GeneralBelize suspends PetroCaribe fuel imports

BELIZE CITY, Fri. Sept. 15, 2017–In an announcement made earlier this week, the Alba PetroCaribe office, a joint venture arrangement between the Government of Belize and the Government of Venezuela, announced that they had decided to suspend imports from Venezuela, as supply problems have actually been causing prices on the domestic market to remain high.

According to a news release from the company, it has decided to suspend purchases of petroleum products from PDVSA (the Venezuelan state-owned oil and natural gas company) under the PetroCaribe Agreement with immediate effect.

“We have been encountering a number of problems with maintaining a reliable supply of products from PDVSA. This has, among other things, resulted in much higher unit costs of freight when Puma has been forced to make last-minute arrangements to truck products overland and when vessels are brought in half-loaded,” it explained.

Although the PetroCaribe accord, under which fuel imports are sent from Venezuela to Belize, goes back to 2005, it was back in September 2012 that Belize began sourcing all fuel products – gasoline, diesel and kerosene – from that country. However, in February 2015, it was announced that Belize would no longer be obtaining premium fuel from that country, due to supply problems, and so Belize, which had traditionally imported from the US market, had to return to that source.

The advantage of the arrangement with Venezuela was said to have been two-fold: the first was that under the program, the Government of Belize could retain some of the funds from payments for fuel as a long-term concessionary loan. The second was that the quality of the regular fuel was said to have been above the usual standard, giving consumers better fuel for their dollars.

However, even supplies of regular gasoline have recently been short. The situation has been exacerbated by persistent socio-economic turmoil in the South American country.

According to the Alba PetroCaribe office in Belize, “We have also been informed by PDVSA that, at times, they have had to purchase on the spot market to meet their commitments to us: This is definitely not what was intended by the PetroCaribe program.”

The parties express their gratitude to the Bolivarian Republic of Venezuela and PDVSA for the arrangement, and indicated that the situation could be revisited down the road to see if purchases from that country can be resumed.

We note that back in 2014, total imports by Belize under the PetroCaribe program were billed at $450 million since the start of the program, with the bulk of it (BZ$360 million) being imported between 2012 and 2014. However, supplies were substantially reduced from 2015 onward.

> [Prompt]: List every distinct year named in the article on Belize suspending PetroCaribe fuel imports, in the order each first appears.

> [Data to examine]:
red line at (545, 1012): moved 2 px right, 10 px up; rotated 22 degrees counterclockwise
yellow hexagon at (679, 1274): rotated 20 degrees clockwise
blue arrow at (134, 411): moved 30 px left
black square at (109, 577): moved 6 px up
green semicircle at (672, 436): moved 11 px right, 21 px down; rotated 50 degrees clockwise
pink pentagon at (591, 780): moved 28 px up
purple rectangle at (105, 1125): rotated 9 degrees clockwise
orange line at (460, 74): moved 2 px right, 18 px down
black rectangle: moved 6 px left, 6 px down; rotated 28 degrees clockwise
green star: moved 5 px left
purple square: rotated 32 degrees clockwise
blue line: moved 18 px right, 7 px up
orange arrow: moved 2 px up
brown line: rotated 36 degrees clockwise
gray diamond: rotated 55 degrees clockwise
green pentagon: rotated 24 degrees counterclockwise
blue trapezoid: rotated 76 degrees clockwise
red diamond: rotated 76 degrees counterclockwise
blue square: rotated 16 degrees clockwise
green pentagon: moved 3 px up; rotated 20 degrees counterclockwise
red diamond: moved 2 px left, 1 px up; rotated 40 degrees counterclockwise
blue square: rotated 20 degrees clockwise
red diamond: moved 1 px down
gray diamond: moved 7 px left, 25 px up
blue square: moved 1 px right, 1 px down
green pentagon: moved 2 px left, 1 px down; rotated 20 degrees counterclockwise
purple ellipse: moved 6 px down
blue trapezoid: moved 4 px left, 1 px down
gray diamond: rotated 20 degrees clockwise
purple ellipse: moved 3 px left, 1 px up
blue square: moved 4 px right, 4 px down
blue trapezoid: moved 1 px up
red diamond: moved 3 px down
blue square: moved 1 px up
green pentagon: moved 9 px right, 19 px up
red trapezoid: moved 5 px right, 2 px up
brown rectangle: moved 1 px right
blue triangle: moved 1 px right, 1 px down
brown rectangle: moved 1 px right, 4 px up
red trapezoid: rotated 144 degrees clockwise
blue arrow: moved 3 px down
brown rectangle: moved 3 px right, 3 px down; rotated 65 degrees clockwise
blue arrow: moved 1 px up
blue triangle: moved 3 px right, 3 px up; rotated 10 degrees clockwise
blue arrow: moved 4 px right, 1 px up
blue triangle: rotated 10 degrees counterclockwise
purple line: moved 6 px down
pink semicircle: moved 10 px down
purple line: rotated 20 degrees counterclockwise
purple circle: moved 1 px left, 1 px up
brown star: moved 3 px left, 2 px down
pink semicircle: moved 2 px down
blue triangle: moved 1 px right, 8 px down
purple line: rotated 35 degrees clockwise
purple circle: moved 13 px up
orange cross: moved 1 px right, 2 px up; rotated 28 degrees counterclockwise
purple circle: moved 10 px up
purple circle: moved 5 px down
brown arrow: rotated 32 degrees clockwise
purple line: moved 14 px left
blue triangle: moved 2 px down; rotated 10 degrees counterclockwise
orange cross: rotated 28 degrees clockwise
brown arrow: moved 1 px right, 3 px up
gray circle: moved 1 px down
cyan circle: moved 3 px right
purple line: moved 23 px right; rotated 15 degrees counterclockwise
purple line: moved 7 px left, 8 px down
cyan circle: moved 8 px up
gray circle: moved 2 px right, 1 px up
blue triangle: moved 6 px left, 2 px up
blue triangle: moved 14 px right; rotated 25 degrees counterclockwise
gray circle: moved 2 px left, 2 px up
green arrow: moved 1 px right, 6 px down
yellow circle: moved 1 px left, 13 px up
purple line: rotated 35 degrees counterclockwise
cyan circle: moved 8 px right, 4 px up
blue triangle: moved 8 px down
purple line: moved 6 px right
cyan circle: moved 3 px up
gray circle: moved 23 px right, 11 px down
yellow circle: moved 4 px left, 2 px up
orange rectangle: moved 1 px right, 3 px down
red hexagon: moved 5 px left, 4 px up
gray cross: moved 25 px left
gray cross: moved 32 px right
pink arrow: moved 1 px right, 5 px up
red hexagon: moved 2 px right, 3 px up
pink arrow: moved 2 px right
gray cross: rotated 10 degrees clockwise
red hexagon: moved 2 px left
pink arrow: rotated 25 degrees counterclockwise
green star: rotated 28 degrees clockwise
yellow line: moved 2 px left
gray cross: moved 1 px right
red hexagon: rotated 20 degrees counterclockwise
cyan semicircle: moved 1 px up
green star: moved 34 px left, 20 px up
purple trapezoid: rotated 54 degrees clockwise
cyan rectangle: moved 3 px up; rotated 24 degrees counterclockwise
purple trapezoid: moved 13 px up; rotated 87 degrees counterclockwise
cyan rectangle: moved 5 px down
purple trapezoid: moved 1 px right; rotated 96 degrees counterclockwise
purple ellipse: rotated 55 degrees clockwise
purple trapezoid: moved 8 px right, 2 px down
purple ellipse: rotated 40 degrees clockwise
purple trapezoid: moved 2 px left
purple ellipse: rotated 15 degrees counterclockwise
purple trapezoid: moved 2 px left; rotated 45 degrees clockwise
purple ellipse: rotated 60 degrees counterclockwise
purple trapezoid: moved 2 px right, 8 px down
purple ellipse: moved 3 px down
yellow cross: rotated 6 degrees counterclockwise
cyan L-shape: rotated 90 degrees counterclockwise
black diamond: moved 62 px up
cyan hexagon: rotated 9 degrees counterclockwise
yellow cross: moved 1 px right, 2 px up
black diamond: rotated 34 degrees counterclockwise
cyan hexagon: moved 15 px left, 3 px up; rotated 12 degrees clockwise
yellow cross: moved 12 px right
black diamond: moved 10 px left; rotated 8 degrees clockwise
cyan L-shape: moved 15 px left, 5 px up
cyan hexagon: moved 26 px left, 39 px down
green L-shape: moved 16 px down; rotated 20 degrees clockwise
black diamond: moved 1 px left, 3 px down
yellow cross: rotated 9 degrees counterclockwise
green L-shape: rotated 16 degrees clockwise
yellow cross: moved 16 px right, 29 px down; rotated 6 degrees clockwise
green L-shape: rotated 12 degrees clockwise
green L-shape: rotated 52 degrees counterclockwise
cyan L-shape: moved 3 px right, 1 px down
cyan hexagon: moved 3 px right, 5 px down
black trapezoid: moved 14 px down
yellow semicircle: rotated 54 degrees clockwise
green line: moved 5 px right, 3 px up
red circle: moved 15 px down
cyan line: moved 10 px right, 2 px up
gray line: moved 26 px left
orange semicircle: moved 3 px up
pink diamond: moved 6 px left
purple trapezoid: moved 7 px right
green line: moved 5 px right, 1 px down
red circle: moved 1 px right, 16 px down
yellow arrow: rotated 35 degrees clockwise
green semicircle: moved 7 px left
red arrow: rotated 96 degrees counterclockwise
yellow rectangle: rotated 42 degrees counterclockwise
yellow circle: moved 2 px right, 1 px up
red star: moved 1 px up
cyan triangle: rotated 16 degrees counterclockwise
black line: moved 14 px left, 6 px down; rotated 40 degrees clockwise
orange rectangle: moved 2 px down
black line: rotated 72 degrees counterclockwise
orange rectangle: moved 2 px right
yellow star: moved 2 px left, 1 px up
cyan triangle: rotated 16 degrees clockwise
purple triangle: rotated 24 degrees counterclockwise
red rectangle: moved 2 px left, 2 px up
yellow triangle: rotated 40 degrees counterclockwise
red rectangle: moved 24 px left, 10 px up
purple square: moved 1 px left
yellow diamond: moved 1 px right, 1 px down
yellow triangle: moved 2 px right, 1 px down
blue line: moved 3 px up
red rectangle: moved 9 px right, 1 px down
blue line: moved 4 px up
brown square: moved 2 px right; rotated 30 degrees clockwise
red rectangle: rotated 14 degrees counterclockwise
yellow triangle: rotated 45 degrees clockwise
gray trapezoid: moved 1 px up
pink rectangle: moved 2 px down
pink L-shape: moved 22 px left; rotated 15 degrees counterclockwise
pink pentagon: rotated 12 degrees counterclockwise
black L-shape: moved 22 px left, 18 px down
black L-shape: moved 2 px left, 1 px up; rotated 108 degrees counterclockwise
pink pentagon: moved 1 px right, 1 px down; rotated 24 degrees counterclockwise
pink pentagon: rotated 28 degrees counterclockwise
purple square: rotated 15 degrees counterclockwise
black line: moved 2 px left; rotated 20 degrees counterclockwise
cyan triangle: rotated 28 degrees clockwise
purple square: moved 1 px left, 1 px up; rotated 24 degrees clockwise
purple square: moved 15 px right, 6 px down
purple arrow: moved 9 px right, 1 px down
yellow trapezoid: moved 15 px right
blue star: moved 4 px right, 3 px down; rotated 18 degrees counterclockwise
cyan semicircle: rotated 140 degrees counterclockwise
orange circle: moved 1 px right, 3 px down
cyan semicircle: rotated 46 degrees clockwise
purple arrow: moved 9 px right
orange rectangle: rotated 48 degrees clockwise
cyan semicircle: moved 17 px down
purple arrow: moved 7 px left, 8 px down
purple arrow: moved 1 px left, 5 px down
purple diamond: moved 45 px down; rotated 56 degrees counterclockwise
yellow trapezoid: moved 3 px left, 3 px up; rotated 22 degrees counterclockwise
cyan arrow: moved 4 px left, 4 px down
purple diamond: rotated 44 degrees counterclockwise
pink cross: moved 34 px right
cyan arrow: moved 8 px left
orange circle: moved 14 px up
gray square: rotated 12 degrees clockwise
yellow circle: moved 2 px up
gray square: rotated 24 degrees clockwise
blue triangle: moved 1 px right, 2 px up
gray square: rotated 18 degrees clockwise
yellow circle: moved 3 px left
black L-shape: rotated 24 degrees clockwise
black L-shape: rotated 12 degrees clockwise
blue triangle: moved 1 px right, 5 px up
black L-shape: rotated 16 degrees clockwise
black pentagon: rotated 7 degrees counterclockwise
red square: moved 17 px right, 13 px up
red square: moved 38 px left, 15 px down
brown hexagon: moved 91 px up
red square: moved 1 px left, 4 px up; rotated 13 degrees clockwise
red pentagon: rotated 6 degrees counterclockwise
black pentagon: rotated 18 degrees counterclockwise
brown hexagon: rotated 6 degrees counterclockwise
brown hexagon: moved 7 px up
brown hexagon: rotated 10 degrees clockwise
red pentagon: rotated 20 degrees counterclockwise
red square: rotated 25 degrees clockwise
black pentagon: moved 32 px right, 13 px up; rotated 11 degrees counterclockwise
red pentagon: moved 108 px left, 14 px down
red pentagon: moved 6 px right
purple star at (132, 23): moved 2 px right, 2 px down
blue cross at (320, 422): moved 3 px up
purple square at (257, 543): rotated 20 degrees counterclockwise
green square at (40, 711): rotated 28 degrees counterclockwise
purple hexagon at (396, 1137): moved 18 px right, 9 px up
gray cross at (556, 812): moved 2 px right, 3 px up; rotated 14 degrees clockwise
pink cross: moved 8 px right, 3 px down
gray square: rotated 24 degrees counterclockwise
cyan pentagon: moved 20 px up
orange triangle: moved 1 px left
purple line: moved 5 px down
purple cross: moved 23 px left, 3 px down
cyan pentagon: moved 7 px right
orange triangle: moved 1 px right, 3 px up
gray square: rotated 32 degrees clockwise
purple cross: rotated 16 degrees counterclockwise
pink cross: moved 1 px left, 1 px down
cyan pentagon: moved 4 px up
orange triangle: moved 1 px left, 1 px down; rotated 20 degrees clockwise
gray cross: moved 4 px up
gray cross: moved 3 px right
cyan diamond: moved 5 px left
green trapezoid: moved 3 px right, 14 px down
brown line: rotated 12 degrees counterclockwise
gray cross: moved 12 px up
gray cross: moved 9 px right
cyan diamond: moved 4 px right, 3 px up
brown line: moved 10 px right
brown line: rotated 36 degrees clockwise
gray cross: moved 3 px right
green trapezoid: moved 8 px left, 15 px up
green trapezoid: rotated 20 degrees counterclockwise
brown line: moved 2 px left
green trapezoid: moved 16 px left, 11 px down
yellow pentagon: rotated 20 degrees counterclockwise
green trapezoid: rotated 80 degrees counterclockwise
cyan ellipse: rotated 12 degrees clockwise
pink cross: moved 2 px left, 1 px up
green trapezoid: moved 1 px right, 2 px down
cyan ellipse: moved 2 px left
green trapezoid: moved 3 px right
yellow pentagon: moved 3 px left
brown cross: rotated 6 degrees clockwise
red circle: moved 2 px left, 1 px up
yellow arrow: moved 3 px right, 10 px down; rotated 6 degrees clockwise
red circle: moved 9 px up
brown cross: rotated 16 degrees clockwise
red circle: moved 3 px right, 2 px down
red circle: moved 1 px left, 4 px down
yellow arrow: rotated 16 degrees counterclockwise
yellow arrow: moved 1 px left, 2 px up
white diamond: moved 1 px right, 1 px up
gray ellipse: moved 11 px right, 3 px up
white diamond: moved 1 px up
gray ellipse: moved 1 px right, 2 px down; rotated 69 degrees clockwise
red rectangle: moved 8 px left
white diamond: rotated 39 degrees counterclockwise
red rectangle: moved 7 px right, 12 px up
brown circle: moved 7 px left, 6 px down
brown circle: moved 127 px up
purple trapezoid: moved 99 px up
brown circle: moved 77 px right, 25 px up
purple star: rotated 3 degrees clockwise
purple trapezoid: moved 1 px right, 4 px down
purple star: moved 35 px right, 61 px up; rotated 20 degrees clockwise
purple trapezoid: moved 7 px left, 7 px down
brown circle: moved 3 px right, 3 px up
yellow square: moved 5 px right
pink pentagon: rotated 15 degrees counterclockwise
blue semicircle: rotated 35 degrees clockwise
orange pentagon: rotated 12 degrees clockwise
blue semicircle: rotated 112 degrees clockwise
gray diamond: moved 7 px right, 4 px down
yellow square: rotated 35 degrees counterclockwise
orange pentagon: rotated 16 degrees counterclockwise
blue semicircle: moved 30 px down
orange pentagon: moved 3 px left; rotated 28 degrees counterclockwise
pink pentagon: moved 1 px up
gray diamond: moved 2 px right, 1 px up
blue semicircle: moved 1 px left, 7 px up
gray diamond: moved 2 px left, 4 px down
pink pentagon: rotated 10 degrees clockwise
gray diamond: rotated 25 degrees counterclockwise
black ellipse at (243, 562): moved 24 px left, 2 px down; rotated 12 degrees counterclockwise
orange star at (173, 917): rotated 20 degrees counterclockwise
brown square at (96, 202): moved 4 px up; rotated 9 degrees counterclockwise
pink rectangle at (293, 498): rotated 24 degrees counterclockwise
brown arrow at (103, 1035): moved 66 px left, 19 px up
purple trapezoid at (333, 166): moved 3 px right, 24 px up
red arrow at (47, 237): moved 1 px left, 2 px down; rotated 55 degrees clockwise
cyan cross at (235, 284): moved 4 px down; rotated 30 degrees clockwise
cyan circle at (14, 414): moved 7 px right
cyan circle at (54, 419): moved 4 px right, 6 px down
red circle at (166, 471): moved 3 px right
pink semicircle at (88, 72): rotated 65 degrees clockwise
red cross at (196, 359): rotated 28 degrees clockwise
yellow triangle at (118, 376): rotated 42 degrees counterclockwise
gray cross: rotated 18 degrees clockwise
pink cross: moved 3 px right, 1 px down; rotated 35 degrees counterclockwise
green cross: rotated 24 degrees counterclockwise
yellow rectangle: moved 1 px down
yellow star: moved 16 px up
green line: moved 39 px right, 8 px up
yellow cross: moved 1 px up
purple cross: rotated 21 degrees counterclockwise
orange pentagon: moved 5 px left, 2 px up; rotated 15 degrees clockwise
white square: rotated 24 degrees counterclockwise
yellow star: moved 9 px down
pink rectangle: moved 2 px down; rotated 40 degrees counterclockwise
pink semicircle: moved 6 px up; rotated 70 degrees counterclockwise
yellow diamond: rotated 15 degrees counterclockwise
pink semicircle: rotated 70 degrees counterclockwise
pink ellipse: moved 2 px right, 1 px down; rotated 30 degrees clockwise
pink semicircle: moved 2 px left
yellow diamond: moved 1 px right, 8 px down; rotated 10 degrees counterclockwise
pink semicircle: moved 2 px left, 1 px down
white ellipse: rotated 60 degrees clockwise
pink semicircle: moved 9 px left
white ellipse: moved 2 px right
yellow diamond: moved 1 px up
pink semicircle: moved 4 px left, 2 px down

> [Task solution]: 2017, 2005, 2012, 2015, 2014